SOURCE DATA
──────────────────────────────
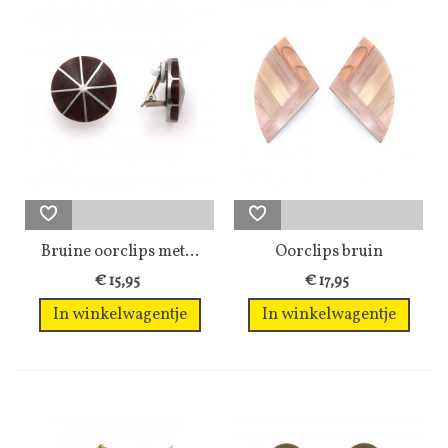
Bruine oorclips met...
Oorclips bruin
gekleurde in...
€ 15,95
€ 17,95
In winkelwagentje
In winkelwagentje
──────────────────────────────
Before you return the listing, strip out its pictures; all else must match exactly.

RESPONSE TO THIS EXERCISE
Bruine oorclips met...
Oorclips bruin
gekleurde in...
€ 15,95
€ 17,95
In winkelwagentje
In winkelwagentje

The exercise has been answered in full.